[Records provided — start]
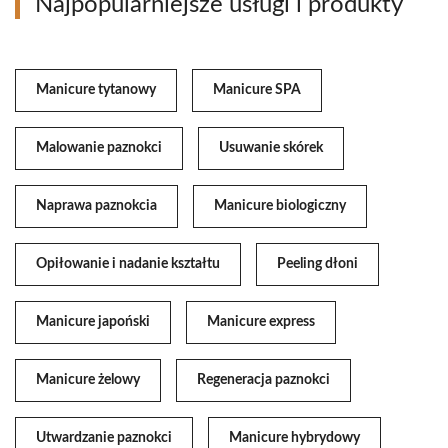
Najpopularniejsze usługi i produkty
Manicure tytanowy
Manicure SPA
Malowanie paznokci
Usuwanie skórek
Naprawa paznokcia
Manicure biologiczny
Opiłowanie i nadanie kształtu
Peeling dłoni
Manicure japoński
Manicure express
Manicure żelowy
Regeneracja paznokci
Utwardzanie paznokci
Manicure hybrydowy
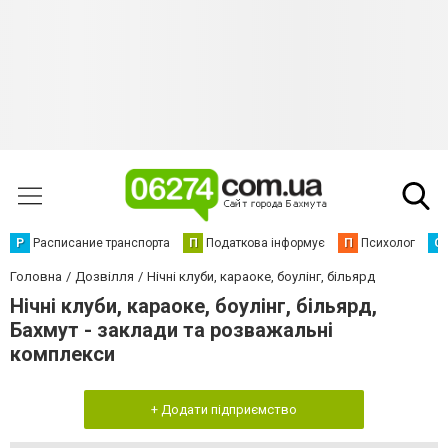
Р
Расписание транспорта
П
Податкова інформує
П
Психолог
С
Головна
Дозвілля
Нічні клуби, караоке, боулінг, більярд
Нічні клуби, караоке, боулінг, більярд,
Бахмут - заклади та розважальні
комплекси
+ Додати підприємство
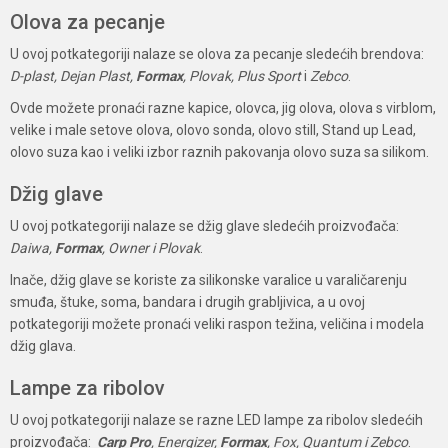
Olova za pecanje
U ovoj potkategoriji nalaze se olova za pecanje sledećih brendova:
D-plast, Dejan Plast,
Formax
, Plovak, Plus Sport
i
Zebco
.
Ovde možete pronaći razne kapice, olovca, jig olova, olova s virblom,
velike i male setove olova, olovo sonda, olovo still, Stand up Lead,
olovo suza kao i veliki izbor raznih pakovanja olovo suza sa silikom.
Džig glave
U ovoj potkategoriji nalaze se džig glave sledećih proizvođača:
Daiwa,
Formax
, Owner i Plovak
.
Inače, džig glave se koriste za silikonske varalice u varaličarenju
smuđa, štuke, soma, bandara i drugih grabljivica, a u ovoj
potkategoriji možete pronaći veliki raspon težina, veličina i modela
džig glava.
Lampe za ribolov
U ovoj potkategoriji nalaze se razne LED lampe za ribolov sledećih
proizvođača:
Carp Pro
, Energizer,
Formax
, Fox, Quantum i Zebco
.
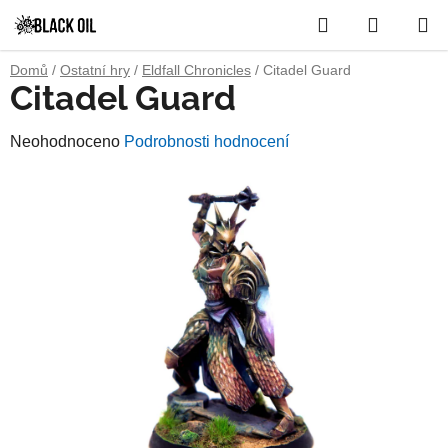
Přejít
Hledat
NÁKUP
na
obsah
KOŠÍK
Domů
/
Ostatní hry
/
Eldfall Chronicles
/
Citadel Guard
Citadel Guard
Průměrné
Neohodnoceno
Podrobnosti hodnocení
hodnocení
produktu
je
0,0
z
5
hvězdiček.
[Records provided — finish]
## Task objective
Show each line of the records that contains the word "veliki".

## Response area
olovo suza kao i veliki izbor raznih pakovanja olovo suza sa silikom.
potkategoriji možete pronaći veliki raspon težina, veličina i modela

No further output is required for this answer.